Dambal et al. Page 671

Lipid rafts in the plasma membrane have tightly regulated phospholipid and cholesterol content, serving to nucleate surface receptors and intracellular signaling mediators. Disruption of lipid raft composition can have significant bearing on the strength and efficiency of signal transduction from the extracellular space. Here, Dambal and colleagues expand upon their previous work, demonstrating that inhibition of prostate cancer cell growth by the CYP27A1-derived cholesterol metabolite 27-hydroxycholesterol (27-HC) is largely due to disruption of lipid rafts. Single-molecule imaging of prostate cancer cell membranes revealed that 27-HC reduced cholesterol density in the plasma membrane and disrupted key signaling pathways. In particular, IL-6/JAK/STAT3 signaling—a known pro-tumorigenic axis contributing to prostate cancer progression and recurrence—was suppressed by 27-HC, with reductions observed in STAT3 activation, dimerization, and transcriptional activity. Finally, delivery of 27-HC combined with a STAT3 inhibitor showed combinatory effects in suppressing prostate cancer proliferation and motility, suggesting that this axis may be therapeutically exploitable in advanced or castration-resistant prostate cancer.

Tang et al. Page 698

Epigenetic control of gene expression is mediated partially by Jumonji (JMJ)-family histone demethylases, and aberrant expression or activity of these enzymes has been linked to aggressive phenotypes in a variety of cancers. In this study, Tang and colleagues detail new findings for the role of JMJD1A, which is overexpressed in prostate cancer compared to normal prostate tissue. JMJD1A was shown to directly interact with the promoter region of Snail—a key regulator of stem cell-like characteristics linked with disease progression—mediating removal of mono- and dimethyl marks on H3K9 residues and increasing Snail expression at the transcriptional level. This regulatory axis was directly tied to the proliferative capacity of prostate cancer cells and represents a potential target to impede prostate cancer progression.

Shi et al. Page 735

Neutrophil extracellular trap. are a recently characterized phenomenon in which hypercitrullinated chromatin is released into the extracellular space to trap microbes. Now, new data from Shi and colleagues suggest a role for citrullinated chromatin released from breast cancer cells in promoting cell motility and metastasis. Mechanistically, peptidyl arginine deaminase 4 (PAD4)—the same enzyme that citrullinates chromatin in neutrophils—was shown to be overexpressed in murine breast cancer 4T1 cells, and its expression was essential for the establishment of cancer extracellular chromatin networks (CECN). Genetic ablation of PAD4 from breast cancer cells using CRISPR resulted in loss of CECN formation and significant reductions in both tumor growth and metastatic spread to the lungs. Similarly, disruption of CECN with DNase I also inhibited lung metastasis.

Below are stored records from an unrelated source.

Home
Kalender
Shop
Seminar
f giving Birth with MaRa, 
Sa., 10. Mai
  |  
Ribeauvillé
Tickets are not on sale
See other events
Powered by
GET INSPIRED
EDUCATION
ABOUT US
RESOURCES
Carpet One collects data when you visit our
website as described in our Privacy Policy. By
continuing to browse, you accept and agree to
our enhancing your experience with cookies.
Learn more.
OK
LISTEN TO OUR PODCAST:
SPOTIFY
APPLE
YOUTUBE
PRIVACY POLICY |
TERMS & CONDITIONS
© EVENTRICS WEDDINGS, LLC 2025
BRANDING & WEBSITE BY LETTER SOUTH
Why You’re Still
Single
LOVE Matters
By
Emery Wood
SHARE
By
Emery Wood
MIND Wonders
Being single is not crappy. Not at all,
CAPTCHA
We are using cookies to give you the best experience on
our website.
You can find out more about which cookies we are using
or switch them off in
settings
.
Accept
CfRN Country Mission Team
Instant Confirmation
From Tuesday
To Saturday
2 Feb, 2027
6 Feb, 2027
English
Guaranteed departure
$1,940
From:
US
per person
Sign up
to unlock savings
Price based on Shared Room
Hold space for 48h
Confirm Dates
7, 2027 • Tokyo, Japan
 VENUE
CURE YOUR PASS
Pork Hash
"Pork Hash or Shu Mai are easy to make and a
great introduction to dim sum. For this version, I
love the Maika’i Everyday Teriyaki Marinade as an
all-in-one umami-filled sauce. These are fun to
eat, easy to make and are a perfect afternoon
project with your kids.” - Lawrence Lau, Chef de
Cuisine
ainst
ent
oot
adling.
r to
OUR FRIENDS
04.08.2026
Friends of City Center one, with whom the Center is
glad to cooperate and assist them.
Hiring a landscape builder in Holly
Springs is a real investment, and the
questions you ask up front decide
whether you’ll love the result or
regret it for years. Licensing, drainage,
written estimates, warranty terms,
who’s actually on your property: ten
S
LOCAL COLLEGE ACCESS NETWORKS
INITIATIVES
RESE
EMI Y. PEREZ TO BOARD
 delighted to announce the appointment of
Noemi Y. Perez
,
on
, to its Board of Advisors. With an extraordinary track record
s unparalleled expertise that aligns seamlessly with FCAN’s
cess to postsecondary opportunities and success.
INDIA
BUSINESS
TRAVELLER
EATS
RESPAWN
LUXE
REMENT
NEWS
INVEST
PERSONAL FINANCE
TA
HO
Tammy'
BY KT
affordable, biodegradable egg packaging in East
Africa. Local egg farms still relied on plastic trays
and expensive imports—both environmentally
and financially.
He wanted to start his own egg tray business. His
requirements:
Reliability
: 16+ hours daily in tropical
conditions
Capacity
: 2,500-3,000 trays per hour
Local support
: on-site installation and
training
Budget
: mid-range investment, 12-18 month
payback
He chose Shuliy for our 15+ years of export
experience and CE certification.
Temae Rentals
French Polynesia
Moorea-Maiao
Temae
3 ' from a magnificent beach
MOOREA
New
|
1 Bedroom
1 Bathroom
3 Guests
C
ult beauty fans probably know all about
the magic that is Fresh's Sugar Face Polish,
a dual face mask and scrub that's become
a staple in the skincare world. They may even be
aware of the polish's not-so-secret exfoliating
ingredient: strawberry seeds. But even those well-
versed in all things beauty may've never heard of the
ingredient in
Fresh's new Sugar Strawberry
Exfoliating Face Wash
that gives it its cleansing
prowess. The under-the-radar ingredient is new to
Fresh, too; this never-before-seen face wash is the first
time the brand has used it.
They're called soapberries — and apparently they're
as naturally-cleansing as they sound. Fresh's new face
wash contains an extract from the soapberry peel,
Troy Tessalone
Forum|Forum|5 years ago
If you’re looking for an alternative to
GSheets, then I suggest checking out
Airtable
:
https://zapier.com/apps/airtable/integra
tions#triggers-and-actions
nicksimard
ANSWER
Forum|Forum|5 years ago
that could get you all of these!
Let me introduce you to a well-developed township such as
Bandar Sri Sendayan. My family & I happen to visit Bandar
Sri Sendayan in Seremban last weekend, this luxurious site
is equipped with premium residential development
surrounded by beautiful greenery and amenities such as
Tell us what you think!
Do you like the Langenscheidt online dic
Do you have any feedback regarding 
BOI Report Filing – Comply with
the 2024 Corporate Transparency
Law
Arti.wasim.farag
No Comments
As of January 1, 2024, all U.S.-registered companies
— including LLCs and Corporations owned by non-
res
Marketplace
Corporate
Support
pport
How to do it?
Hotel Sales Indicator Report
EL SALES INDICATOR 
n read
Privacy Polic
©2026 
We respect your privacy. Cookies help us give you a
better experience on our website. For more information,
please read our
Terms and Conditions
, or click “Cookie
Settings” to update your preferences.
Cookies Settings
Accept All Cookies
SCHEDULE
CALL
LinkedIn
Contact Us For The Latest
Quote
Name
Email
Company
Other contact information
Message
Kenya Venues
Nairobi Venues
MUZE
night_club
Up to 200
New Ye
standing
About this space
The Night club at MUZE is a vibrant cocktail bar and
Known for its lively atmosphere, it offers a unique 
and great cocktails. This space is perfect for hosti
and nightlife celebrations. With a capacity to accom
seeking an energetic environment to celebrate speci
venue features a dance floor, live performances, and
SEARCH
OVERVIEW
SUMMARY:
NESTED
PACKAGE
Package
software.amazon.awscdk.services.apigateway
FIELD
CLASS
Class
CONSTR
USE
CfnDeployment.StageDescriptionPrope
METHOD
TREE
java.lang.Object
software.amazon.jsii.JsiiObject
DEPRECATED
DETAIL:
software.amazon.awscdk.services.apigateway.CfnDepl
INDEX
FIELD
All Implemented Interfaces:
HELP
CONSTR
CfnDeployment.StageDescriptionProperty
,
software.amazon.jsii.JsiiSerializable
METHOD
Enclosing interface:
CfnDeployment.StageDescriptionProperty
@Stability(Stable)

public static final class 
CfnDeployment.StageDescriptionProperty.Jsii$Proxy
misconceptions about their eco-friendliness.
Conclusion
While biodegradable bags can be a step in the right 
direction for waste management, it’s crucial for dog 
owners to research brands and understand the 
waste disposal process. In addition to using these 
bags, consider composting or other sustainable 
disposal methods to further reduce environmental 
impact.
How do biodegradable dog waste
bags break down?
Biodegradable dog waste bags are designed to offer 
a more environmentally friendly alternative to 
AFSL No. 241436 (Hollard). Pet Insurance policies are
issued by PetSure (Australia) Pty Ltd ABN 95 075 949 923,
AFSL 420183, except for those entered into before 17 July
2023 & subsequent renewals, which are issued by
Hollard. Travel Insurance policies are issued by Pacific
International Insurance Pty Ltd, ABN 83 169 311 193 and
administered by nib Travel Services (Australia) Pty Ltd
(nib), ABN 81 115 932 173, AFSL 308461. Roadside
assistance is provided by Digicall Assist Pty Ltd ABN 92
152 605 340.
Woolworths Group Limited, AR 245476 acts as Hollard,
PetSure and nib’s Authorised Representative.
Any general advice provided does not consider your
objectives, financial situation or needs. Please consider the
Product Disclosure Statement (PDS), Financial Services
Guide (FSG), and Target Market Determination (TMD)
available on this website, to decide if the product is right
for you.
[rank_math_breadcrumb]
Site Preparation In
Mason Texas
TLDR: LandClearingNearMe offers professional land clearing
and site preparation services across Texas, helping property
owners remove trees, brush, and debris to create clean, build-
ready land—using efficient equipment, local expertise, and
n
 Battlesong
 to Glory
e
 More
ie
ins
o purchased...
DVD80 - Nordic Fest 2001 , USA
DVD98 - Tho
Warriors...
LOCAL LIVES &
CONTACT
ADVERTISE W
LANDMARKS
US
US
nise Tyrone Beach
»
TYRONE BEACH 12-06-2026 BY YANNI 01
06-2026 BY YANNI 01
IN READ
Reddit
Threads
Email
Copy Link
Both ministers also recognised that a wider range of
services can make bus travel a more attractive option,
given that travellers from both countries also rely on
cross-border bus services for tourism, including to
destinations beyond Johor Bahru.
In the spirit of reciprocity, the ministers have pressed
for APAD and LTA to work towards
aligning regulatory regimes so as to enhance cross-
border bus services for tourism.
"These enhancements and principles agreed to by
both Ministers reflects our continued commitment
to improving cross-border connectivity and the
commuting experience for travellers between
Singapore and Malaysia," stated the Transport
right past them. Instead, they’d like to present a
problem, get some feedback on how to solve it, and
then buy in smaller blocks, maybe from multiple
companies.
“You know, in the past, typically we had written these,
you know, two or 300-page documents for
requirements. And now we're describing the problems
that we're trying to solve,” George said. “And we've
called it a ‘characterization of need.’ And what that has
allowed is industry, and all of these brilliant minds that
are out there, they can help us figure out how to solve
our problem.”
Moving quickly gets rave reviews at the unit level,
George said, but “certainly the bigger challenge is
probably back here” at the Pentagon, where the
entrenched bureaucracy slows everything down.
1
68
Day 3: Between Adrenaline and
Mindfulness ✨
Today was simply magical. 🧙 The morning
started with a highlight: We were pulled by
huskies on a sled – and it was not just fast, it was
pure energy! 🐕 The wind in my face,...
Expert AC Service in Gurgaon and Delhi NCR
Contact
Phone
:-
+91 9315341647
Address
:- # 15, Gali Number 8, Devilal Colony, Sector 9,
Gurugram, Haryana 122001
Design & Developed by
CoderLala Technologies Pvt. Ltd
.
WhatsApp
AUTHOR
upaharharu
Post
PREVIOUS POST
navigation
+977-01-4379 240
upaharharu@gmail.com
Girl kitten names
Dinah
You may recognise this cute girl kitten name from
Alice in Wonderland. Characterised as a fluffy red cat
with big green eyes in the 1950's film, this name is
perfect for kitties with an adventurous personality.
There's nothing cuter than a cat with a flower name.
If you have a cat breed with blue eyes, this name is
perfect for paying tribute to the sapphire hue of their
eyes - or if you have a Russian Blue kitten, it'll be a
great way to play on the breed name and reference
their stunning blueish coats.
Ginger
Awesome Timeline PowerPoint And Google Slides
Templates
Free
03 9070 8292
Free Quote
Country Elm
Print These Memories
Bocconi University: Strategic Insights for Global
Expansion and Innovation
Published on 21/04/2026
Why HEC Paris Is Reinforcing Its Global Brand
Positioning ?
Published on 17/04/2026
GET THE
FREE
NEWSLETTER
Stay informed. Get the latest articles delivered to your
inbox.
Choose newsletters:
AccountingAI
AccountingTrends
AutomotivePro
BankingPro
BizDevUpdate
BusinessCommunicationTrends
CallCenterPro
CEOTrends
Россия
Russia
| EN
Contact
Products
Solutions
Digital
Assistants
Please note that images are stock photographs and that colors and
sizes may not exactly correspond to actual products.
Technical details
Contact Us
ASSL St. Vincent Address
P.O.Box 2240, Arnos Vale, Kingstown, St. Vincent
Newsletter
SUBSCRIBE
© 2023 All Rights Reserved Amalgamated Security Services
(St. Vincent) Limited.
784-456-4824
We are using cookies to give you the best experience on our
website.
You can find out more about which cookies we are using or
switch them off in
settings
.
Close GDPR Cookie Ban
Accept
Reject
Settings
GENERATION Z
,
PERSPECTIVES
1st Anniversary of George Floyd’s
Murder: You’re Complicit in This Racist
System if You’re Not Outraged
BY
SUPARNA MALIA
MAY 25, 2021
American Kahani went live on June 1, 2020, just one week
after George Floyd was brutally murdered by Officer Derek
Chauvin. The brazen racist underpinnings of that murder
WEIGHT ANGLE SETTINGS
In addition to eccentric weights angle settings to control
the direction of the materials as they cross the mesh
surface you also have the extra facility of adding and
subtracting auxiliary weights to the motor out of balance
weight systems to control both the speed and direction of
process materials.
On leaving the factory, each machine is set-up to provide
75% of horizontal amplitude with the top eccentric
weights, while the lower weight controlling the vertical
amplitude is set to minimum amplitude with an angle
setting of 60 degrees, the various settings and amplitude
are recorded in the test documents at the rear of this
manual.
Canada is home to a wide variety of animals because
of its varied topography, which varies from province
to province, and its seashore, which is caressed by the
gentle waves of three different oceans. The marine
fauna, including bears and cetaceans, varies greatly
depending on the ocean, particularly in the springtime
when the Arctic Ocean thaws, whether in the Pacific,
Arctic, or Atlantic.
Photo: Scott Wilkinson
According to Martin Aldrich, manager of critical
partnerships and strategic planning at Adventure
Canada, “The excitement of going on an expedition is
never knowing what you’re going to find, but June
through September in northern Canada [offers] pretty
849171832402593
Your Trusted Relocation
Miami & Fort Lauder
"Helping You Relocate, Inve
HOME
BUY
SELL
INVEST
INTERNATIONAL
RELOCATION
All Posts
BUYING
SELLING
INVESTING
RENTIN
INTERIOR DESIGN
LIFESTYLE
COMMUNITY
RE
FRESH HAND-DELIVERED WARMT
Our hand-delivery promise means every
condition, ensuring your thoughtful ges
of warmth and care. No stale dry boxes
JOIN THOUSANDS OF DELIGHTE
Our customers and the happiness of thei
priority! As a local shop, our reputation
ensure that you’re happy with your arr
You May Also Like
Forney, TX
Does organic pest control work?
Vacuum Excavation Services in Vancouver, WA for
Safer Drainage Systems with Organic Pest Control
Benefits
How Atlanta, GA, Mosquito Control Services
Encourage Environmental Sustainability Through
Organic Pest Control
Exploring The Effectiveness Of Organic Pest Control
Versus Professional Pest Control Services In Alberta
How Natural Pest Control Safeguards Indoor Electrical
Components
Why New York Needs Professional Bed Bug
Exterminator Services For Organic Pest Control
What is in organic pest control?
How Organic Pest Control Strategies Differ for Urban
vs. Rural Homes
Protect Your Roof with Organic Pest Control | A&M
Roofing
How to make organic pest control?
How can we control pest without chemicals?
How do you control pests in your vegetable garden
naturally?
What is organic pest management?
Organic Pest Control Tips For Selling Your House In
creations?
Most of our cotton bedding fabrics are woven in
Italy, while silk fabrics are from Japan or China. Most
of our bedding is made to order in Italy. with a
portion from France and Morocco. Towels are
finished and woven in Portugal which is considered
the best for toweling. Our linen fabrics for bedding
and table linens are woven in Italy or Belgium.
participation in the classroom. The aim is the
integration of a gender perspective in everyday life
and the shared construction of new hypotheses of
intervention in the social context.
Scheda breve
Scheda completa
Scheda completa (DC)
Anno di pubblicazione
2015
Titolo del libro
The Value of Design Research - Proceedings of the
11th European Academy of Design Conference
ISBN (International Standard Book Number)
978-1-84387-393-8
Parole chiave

Taken together, the data suggest that endogenous PAD4 exerts a pro-metastatic effect in breast cancer by causing extrusion of citrullinated chromatin from tumor cells, forming an extracellular chromatin network and thus facilitating metastatic spread.

Bunda et al. Page 774

Capicua (CIC) is a key suppressor of gene transcription that counters the oncogenic stimuli transduced by receptor tyrosine kinase (RTK) signaling: phosphorylation of CIC by activated ERK causes its dissociation from gene promoters, thereby allowing transcription of downstream targets such as ETV1 and 5. However, pharmacological suppression of downstream signaling is not always sufficient to re-engage CIC in glioblastoma (GBM) patients. In this study, Bunda and colleagues describe a novel Src-mediated phosphorylation site at CIC tyrosine 1455, which causes nuclear export of CIC and continued expression of ETV family members even when RTK/Ras/ERK signaling is suppressed. Inhibition of Src activity with dasatinib or expression of the CIC-Y1455F mutant reestablished CIC nuclear localization and suppression of oncogenic signaling in GBM cells. Importantly, cells expressing the CIC-Y1455F isoform lost sensitivity to dasatinib, suggesting that the pro-tumorigenic effects of Src in these cells are mediated primarily through CIC. Taken together, the data describe important regulatory mechanisms governing CIC activity in GBM and nominate a combinatorial strategy to enhance the efficacy of RTK inhibitor-based therapy in GBM patients.